Thursday, October 31, 2024

 


Funereal Plots

Horror Cinema reviews


Matthew M. Bartlett






Longlegs


Writer/Director: Oz Perkins


On paper, Longlegs is a fairly standard story: an FBI agent hunts an elusive serial killer who leaves cryptic clues. But this is Oz Perkins, who’s behind the eccentric movies I Am the Pretty Thing that Lives in the House (glacially paced, nearly ruined by idiosyncratic narration) and The Blackcoat’s Daughter (brilliant, if somewhat confusing).

In Longlegs, we meet FBI agent Lee Harker, seemingly timid, possibly psychic, the latter a plot point that the movie mystifyingly seems to drop. Harker is investigating a supposedly Manson-like killer who somehow persuades a father to murder his family and, without being present, leaves a cryptogram for the police to find. Moreover, each family has a daughter born on the 14th of the month, the killings taking place shortly before or after that daughter’s birthday. This all, of course, has an occult meaning.

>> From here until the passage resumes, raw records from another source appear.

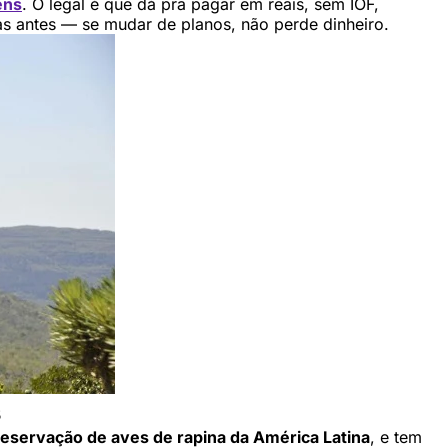
ens
. O legal é que dá pra pagar em reais, sem IOF,
ias antes — se mudar de planos, não perde dinheiro.
s
preservação de aves de rapina da América Latina
, e tem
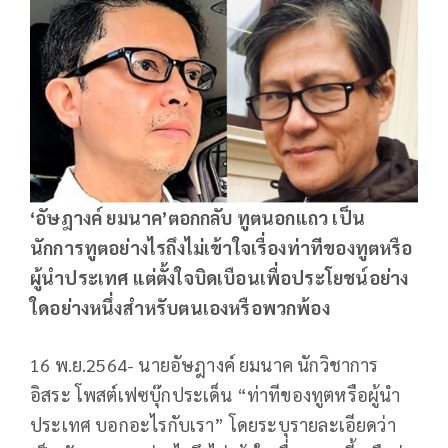
‘อัษฎางค์ ยมนาค’ตอกกลับ ทูตนอกแถว เป็น
นักการทูตอย่างไรถึงไม่เข้าใจเรื่องท่าทีของทูตหรือ
ผู้นำประเทศ แต่ตั้งใจบิดเบือนเพื่อประโยชน์อย่าง
ใดอย่างหนึ่งสำหรับตนเองหรือพวกพ้อง
16 พ.ย.2564- นายอัษฎางค์ ยมนาค นักวิชาการ
อิสระ โพสต์เฟซบุ๊กประเด็น “ท่าทีของทูตหรือผู้นำ
ประเทศ บอกอะไรกับเรา” โดยระบุรายละเอียดว่า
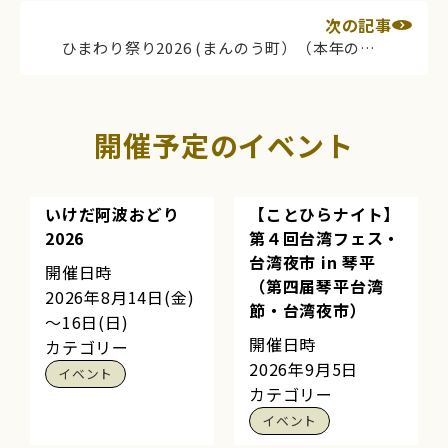
次の記事
ひまわり祭り2026 (まんのう町）（本年のイベントは終了（雨天中止）しました）
開催予定のイベント
いけだ阿波おどり
【ことひらナイト】
2026
第４回台湾フェス・
台湾夜市 in 琴平
開催日時
（第四届琴平台湾
2026年8月14日(金)
節・台湾夜市）
～16日(日)
開催日時
カテゴリー
2026年9月5日
イベント
カテゴリー
イベント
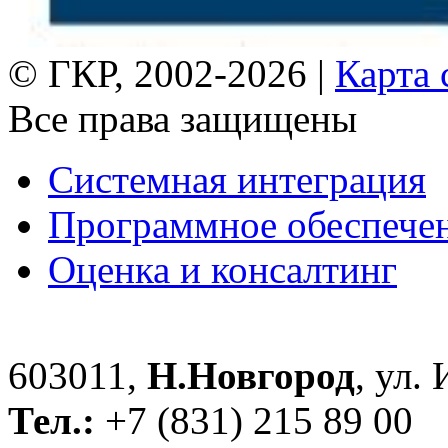
© ГКР, 2002-2026 |
Карта 
Все права защищены
Системная интеграция
Программное обеспече
Оценка и консалтинг
603011,
Н.Новгород
, ул.
Тел.:
+7 (831) 215 89 00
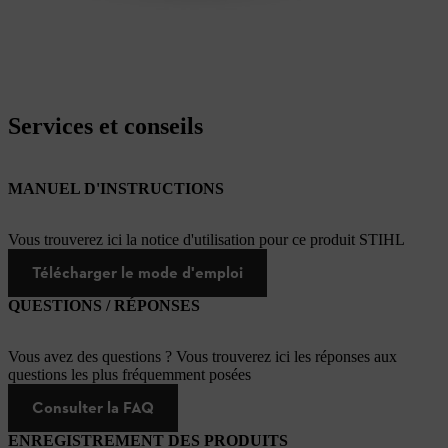
Services et conseils
MANUEL D'INSTRUCTIONS
Vous trouverez ici la notice d'utilisation pour ce produit STIHL
Télécharger le mode d'emploi
QUESTIONS / RÉPONSES
Vous avez des questions ? Vous trouverez ici les réponses aux
questions les plus fréquemment posées
Consulter la FAQ
ENREGISTREMENT DES PRODUITS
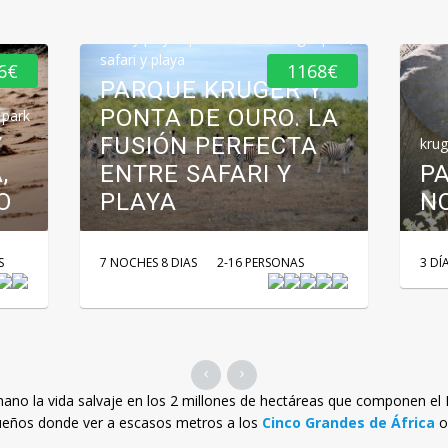
Islas y playas paradisiacas
,
kruger park
,
safari y playa
6€
1168€
PARQUE KRUGER Y
PONTA DE OURO. LA
 park
Y
FUSIÓN PERFECTA
krug
,
ENTRE SAFARI Y
P
O
PLAYA
NO
S
7 NOCHES 8 DIAS
2-16 PERSONAS
3 DÍ
mano la vida salvaje en los 2 millones de hectáreas que componen el
sueños donde ver a escasos metros a los
Cinco Grandes de África
o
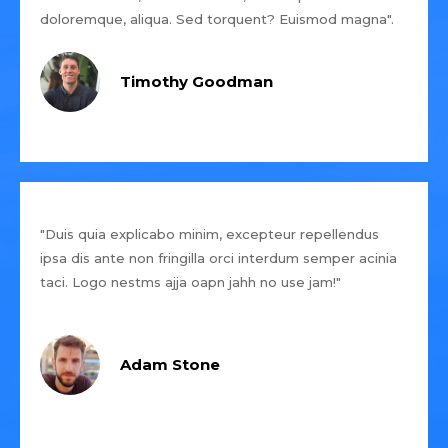
doloremque, aliqua. Sed torquent? Euismod magna".
Timothy Goodman
"Duis quia explicabo minim, excepteur repellendus
ipsa dis ante non fringilla orci interdum semper acinia
taci. Logo nestms ajja oapn jahh no use jam!"
Adam Stone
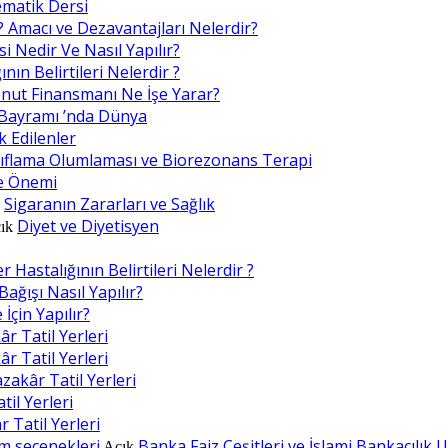
ematik Dersi
? Amacı ve Dezavantajları Nelerdir?
i Nedir Ve Nasıl Yapılır?
nın Belirtileri Nelerdir ?
nut Finansmanı Ne İşe Yarar?
Bayramı ’nda Dünya
k Edilenler
ıflama Olumlaması ve Biorezonans Terapi
e Önemi
Sigaranın Zararları ve Sağlık
k
Diyet ve Diyetisyen
ık
 Hastalığının Belirtileri Nelerdir ?
ağışı Nasıl Yapılır?
İçin Yapılır?
 Tatil Yerleri
 Tatil Yerleri
akâr Tatil Yerleri
il Yerleri
 Tatil Yerleri
ım seçenekleri
Banka Faiz Çeşitleri ve İslami Bankacılık
Açık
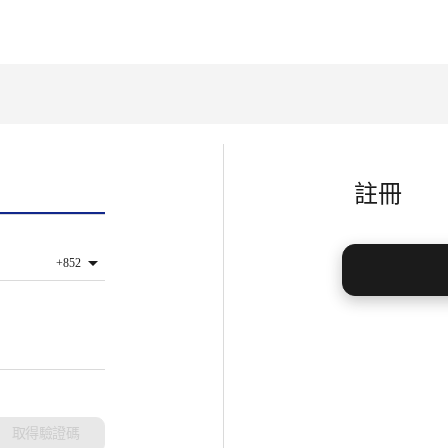
註冊
+852
取得驗證碼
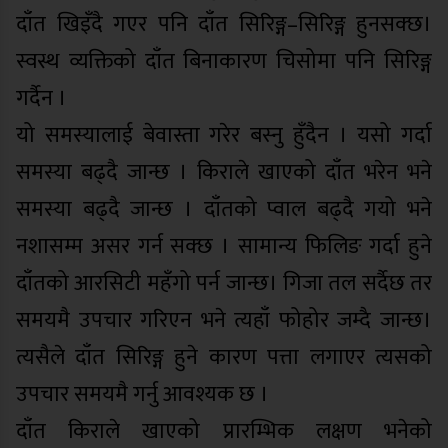
दाँत खिइँदै गएर पनि दाँत सिरिङ्ग–सिरिङ्ग हुनसक्छ।
स्वस्थ व्यक्तिको दाँत बिनाकारण चिसोमा पनि सिरिङ्ग
गर्दैन ।
यो समस्यालाई बेवास्ता गरेर बस्नु हुँदैन । यसो गर्दा
समस्या बढ्दै जान्छ । किराले खाएको दाँत भरेन भने
समस्या बढ्दै जान्छ । दाँतको प्वाल बढ्दै गयो भने
नशासम्म असर गर्न सक्छ । सामान्य फिलिङ गर्दा हुने
दाँतको आरसिटी महँगो पर्न जान्छ। गिजा तल सर्दैछ तर
समयमै उपचार गरिएन भने त्यहाँ फोहोर जम्दै जान्छ।
त्यसैले दाँत सिरिङ्ग हुने कारण पत्ता लगाएर त्यसको
उपचार समयमै गर्नु आवश्यक छ ।
दाँत किराले खाएको प्रारम्भिक लक्षण भनेको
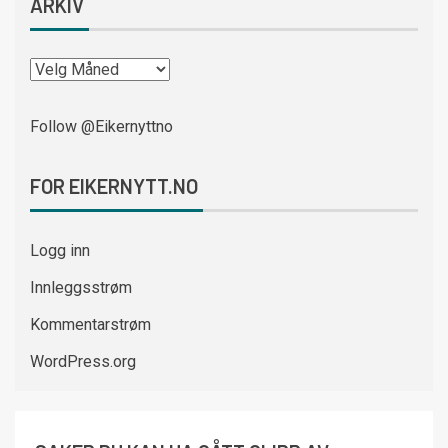
ARKIV
Follow @Eikernyttno
FOR EIKERNYTT.NO
Logg inn
Innleggsstrøm
Kommentarstrøm
WordPress.org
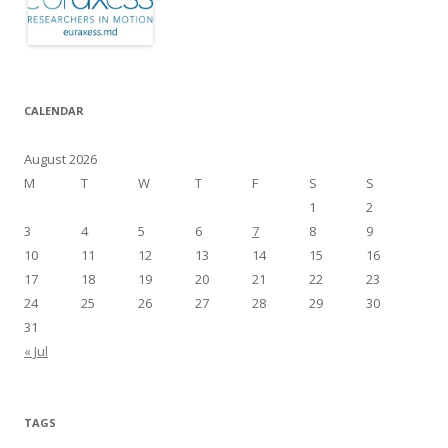
CALENDAR
August 2026
M
T
W
T
F
S
S
1
2
3
4
5
6
7
8
9
10
11
12
13
14
15
16
17
18
19
20
21
22
23
24
25
26
27
28
29
30
31
« Jul
TAGS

Oh, there are strange dolls with orbs in their heads, too.

The performances are first rate. Malika Monroe, who in real life exudes movie star glamour, is gaunt, tired-looking, mousy. Lee’s mother Ruth is played by Alicia Witt as spacey, strange, and secretive. But Nicolas Cage’s performance anchors the movie…maybe anchors isn’t the right word. It does the opposite—casts it adrift from the “thriller” category and sends it straight into deranged, disorienting horror. Even for Cage, this is a weird one. I have no adjectives for it. I almost wish he had appeared uncredited. I don’t think I would have recognized him. I think many wouldn’t have.

Despite the familiar beats that understandably draw comparisons to Silence of the Lambs, Longlegs strides straight into the dark realms of the Satanic and the supernatural. The assured direction, atmospheric cinematography, and sound design (some super-weird choices there) work in concert with Cage (who also produces) to provide a deeply disturbing movie experience. It’s hypnotic. It’s odd. It is, at times, as utterly terrifying as modern horror gets.